Entries taken from a collection:
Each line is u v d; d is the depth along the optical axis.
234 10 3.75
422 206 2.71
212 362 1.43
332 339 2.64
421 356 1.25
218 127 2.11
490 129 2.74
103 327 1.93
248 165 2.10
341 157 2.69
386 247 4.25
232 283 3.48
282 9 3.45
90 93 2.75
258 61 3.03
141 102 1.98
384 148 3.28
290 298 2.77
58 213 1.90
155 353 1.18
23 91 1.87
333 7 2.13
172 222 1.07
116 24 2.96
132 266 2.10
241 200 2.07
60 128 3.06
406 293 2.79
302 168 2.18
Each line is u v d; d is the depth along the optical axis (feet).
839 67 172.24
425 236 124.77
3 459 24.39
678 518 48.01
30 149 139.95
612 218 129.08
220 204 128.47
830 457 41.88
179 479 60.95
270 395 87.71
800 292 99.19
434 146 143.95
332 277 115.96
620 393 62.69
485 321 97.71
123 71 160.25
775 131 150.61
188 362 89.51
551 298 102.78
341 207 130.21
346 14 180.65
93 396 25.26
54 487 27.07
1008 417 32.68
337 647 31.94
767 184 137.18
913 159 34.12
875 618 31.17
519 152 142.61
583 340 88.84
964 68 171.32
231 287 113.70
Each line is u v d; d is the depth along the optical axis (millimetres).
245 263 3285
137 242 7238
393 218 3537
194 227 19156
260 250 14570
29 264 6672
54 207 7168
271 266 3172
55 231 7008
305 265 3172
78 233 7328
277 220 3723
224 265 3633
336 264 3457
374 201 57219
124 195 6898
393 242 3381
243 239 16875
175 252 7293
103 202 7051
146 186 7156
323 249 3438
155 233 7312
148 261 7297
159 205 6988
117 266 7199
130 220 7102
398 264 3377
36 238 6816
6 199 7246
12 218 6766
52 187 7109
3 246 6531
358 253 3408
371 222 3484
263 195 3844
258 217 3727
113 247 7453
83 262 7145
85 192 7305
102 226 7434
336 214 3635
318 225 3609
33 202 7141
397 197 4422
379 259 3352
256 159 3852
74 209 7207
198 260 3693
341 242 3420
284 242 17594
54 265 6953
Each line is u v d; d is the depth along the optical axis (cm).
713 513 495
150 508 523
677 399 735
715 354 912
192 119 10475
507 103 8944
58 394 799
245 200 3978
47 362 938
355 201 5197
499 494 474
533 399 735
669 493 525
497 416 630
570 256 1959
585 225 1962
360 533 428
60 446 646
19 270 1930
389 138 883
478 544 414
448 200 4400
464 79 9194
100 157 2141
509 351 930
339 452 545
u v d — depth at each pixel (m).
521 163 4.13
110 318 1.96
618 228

■ Exercise instructions: Write out all of the records once more, exactly.

■ Task solution:
Each line is u v d; d is the depth along the optical axis.
234 10 3.75
422 206 2.71
212 362 1.43
332 339 2.64
421 356 1.25
218 127 2.11
490 129 2.74
103 327 1.93
248 165 2.10
341 157 2.69
386 247 4.25
232 283 3.48
282 9 3.45
90 93 2.75
258 61 3.03
141 102 1.98
384 148 3.28
290 298 2.77
58 213 1.90
155 353 1.18
23 91 1.87
333 7 2.13
172 222 1.07
116 24 2.96
132 266 2.10
241 200 2.07
60 128 3.06
406 293 2.79
302 168 2.18
Each line is u v d; d is the depth along the optical axis (feet).
839 67 172.24
425 236 124.77
3 459 24.39
678 518 48.01
30 149 139.95
612 218 129.08
220 204 128.47
830 457 41.88
179 479 60.95
270 395 87.71
800 292 99.19
434 146 143.95
332 277 115.96
620 393 62.69
485 321 97.71
123 71 160.25
775 131 150.61
188 362 89.51
551 298 102.78
341 207 130.21
346 14 180.65
93 396 25.26
54 487 27.07
1008 417 32.68
337 647 31.94
767 184 137.18
913 159 34.12
875 618 31.17
519 152 142.61
583 340 88.84
964 68 171.32
231 287 113.70
Each line is u v d; d is the depth along the optical axis (millimetres).
245 263 3285
137 242 7238
393 218 3537
194 227 19156
260 250 14570
29 264 6672
54 207 7168
271 266 3172
55 231 7008
305 265 3172
78 233 7328
277 220 3723
224 265 3633
336 264 3457
374 201 57219
124 195 6898
393 242 3381
243 239 16875
175 252 7293
103 202 7051
146 186 7156
323 249 3438
155 233 7312
148 261 7297
159 205 6988
117 266 7199
130 220 7102
398 264 3377
36 238 6816
6 199 7246
12 218 6766
52 187 7109
3 246 6531
358 253 3408
371 222 3484
263 195 3844
258 217 3727
113 247 7453
83 262 7145
85 192 7305
102 226 7434
336 214 3635
318 225 3609
33 202 7141
397 197 4422
379 259 3352
256 159 3852
74 209 7207
198 260 3693
341 242 3420
284 242 17594
54 265 6953
Each line is u v d; d is the depth along the optical axis (cm).
713 513 495
150 508 523
677 399 735
715 354 912
192 119 10475
507 103 8944
58 394 799
245 200 3978
47 362 938
355 201 5197
499 494 474
533 399 735
669 493 525
497 416 630
570 256 1959
585 225 1962
360 533 428
60 446 646
19 270 1930
389 138 883
478 544 414
448 200 4400
464 79 9194
100 157 2141
509 351 930
339 452 545
u v d — depth at each pixel (m).
521 163 4.13
110 318 1.96
618 228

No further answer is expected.